| Exercise requirements |
Copy out each line of the material in which the word "scanned" can be found.

| Given information |
****
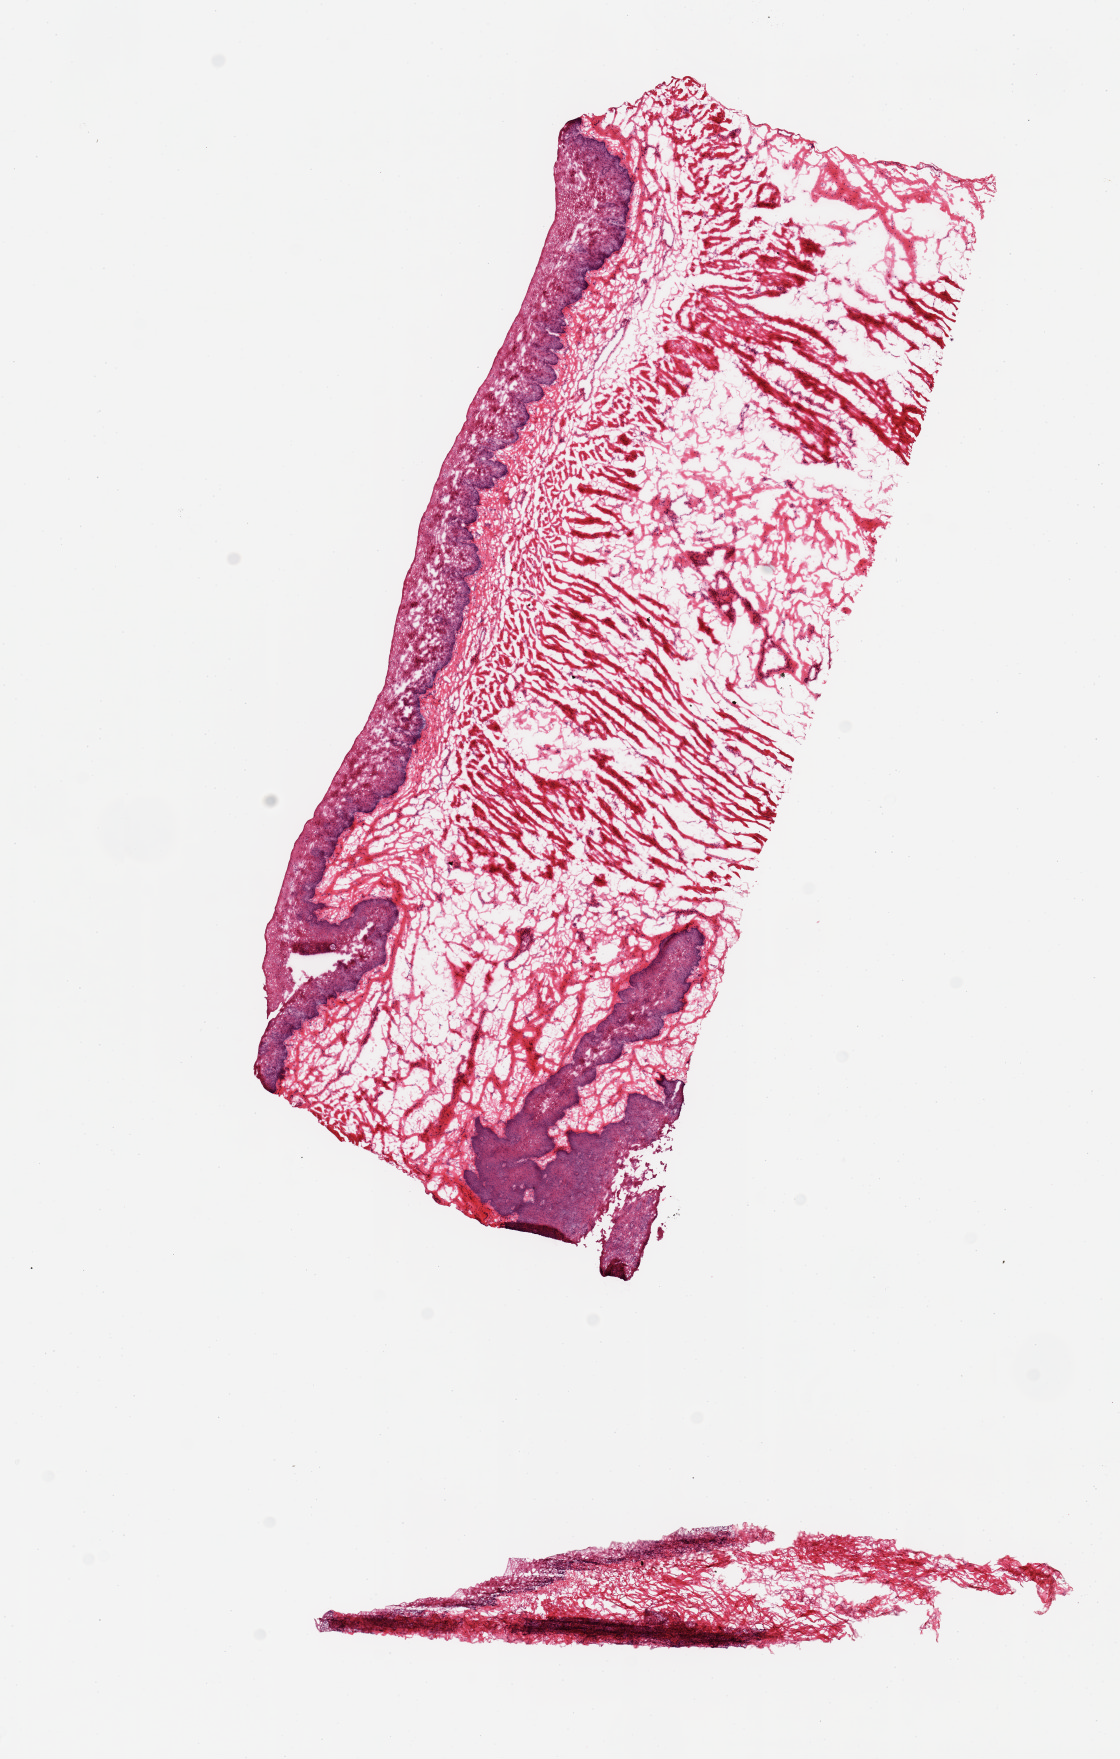
Hematoxylin and eosin (H&E) whole-slide image — whole scanned area (about 8.9 x 13.9 mm, slide scanned at 20x) shown as a low-resolution overview, frozen section (dry ice), target tissue: esophageal mucous membrane, donor tissue sample.
Pathologist's review note for this sample: 2 pieces.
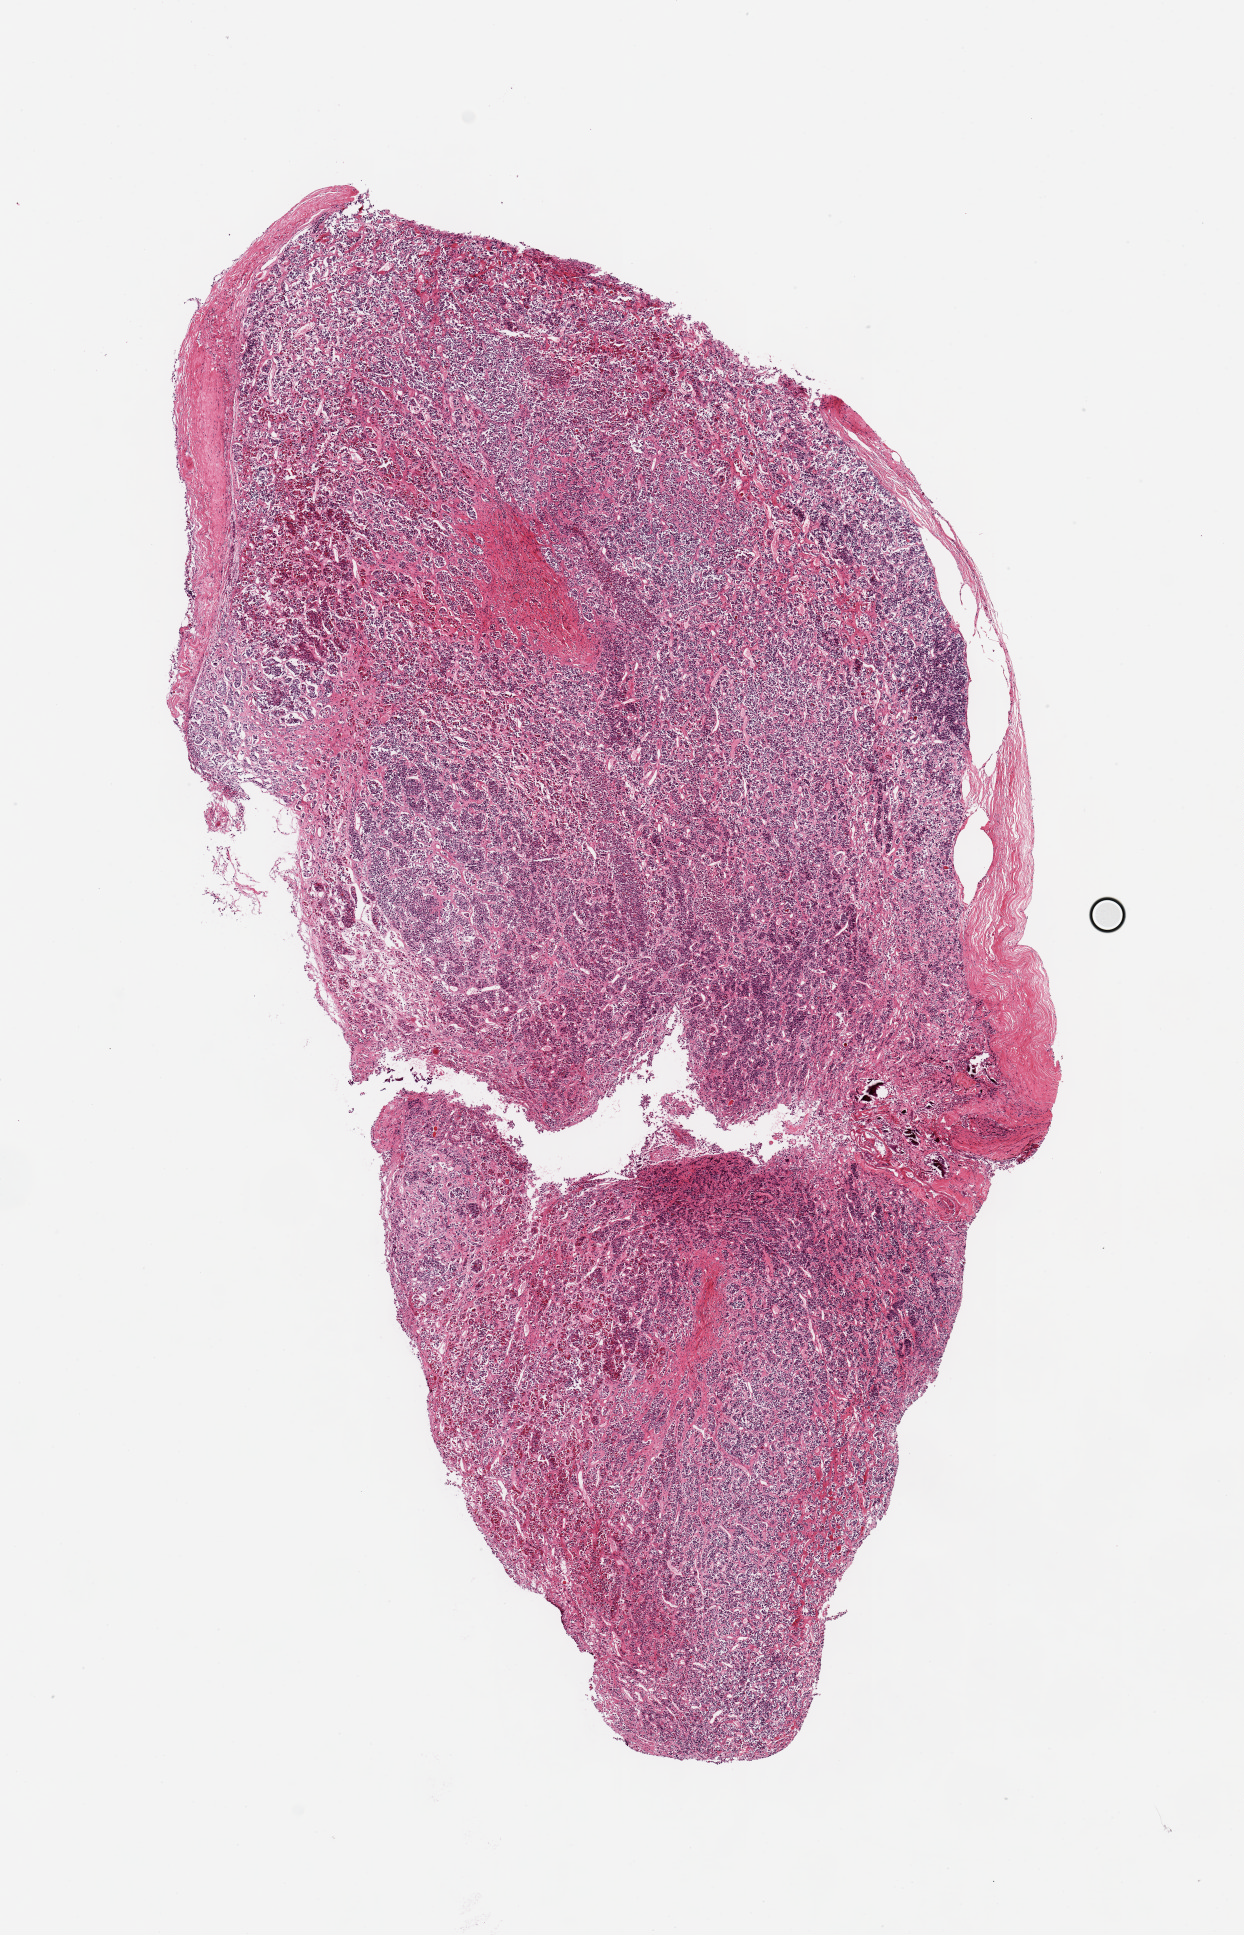
Digitized H&E-stained section — shown as a low-resolution overview of the whole scanned area (about 9.8 x 15.3 mm, from a 20x scan); PAXgene-fixed, paraffin-embedded tissue; section of pituitary (target tissue); tissue donor sample. Donor sex: female.
Pathologist's review note for this sample: 1 piece, 13x5.5mm; anterior; loss of cell cohesion.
****
| Answer to the exercise |
Hematoxylin and eosin (H&E) whole-slide image — whole scanned area (about 8.9 x 13.9 mm, slide scanned at 20x) shown as a low-resolution overview, frozen section (dry ice), target tissue: esophageal mucous membrane, donor tissue sample.
Digitized H&E-stained section — shown as a low-resolution overview of the whole scanned area (about 9.8 x 15.3 mm, from a 20x scan); PAXgene-fixed, paraffin-embedded tissue; section of pituitary (target tissue); tissue donor sample. Donor sex: female.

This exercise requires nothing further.